▶ _Extracted data_:
- - - - - - -

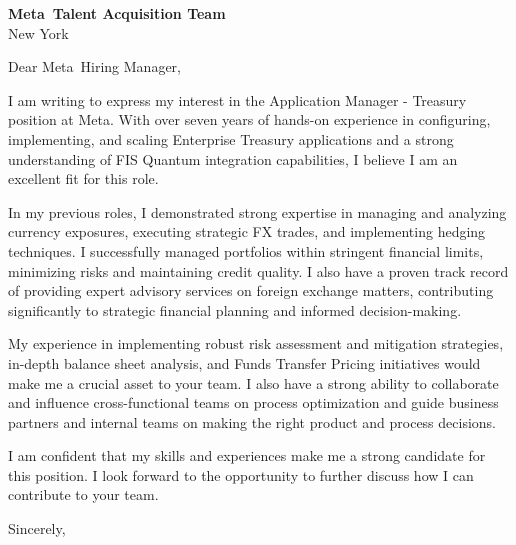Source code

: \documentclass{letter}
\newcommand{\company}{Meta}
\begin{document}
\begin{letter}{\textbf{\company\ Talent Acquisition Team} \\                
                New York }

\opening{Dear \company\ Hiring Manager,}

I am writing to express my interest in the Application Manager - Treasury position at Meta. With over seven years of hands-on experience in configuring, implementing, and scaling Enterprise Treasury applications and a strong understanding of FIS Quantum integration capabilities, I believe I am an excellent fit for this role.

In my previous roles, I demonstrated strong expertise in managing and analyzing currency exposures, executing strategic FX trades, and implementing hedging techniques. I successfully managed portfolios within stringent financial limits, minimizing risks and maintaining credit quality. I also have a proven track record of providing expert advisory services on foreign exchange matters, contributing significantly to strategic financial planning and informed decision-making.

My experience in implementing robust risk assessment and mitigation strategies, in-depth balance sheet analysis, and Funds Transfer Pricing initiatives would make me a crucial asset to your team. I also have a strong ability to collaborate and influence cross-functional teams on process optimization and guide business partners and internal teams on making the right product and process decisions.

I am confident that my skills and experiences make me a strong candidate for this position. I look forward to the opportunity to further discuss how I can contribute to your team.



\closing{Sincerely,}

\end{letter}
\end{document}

- - - - - - -

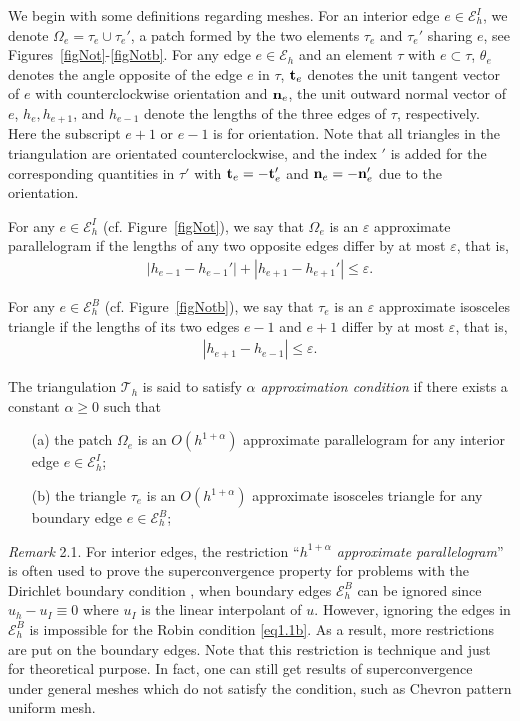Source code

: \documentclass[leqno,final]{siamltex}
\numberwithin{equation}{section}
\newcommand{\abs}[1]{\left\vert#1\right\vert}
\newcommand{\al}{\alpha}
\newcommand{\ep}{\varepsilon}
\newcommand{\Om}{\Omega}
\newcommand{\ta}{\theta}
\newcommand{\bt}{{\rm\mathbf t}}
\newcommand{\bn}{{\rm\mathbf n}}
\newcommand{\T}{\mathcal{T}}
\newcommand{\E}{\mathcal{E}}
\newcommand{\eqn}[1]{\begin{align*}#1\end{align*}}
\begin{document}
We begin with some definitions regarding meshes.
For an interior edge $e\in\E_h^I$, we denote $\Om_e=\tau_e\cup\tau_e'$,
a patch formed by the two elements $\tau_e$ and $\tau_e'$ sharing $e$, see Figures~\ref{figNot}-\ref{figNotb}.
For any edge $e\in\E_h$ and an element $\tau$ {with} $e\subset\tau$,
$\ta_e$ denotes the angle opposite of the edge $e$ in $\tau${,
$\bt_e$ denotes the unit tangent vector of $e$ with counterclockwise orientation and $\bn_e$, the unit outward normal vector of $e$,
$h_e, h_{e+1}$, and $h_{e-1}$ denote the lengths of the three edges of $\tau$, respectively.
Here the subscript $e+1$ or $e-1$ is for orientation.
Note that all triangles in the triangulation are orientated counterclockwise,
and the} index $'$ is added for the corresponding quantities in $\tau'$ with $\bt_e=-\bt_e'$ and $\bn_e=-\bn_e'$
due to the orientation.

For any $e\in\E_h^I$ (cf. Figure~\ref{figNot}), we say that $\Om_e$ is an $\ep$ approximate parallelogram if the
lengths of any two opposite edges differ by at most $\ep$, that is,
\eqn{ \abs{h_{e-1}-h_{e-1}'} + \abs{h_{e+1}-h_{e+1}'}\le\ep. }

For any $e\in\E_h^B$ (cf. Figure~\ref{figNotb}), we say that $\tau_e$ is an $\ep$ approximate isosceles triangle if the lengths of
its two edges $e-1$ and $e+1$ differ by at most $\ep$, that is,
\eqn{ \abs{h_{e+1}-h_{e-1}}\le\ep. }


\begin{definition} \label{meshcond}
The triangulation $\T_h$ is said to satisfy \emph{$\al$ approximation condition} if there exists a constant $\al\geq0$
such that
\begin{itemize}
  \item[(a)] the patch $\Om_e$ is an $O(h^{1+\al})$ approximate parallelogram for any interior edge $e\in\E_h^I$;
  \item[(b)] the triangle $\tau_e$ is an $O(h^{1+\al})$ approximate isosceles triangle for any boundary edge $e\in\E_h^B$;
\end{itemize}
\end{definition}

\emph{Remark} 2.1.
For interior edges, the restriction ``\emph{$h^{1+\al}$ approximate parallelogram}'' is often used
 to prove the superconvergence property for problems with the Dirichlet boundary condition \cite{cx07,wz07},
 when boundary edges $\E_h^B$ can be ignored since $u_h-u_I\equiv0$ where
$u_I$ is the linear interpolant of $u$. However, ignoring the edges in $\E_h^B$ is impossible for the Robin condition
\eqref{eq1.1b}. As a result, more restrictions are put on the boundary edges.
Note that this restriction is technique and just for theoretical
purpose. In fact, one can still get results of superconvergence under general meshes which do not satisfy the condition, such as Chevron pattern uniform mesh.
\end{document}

- - - - - - -

▶ _Task requirements_: Collect each line above holding the string "interior".

▶ _The completed task_:
For an interior edge $e\in\E_h^I$, we denote $\Om_e=\tau_e\cup\tau_e'$,
  \item[(a)] the patch $\Om_e$ is an $O(h^{1+\al})$ approximate parallelogram for any interior edge $e\in\E_h^I$;
For interior edges, the restriction ``\emph{$h^{1+\al}$ approximate parallelogram}'' is often used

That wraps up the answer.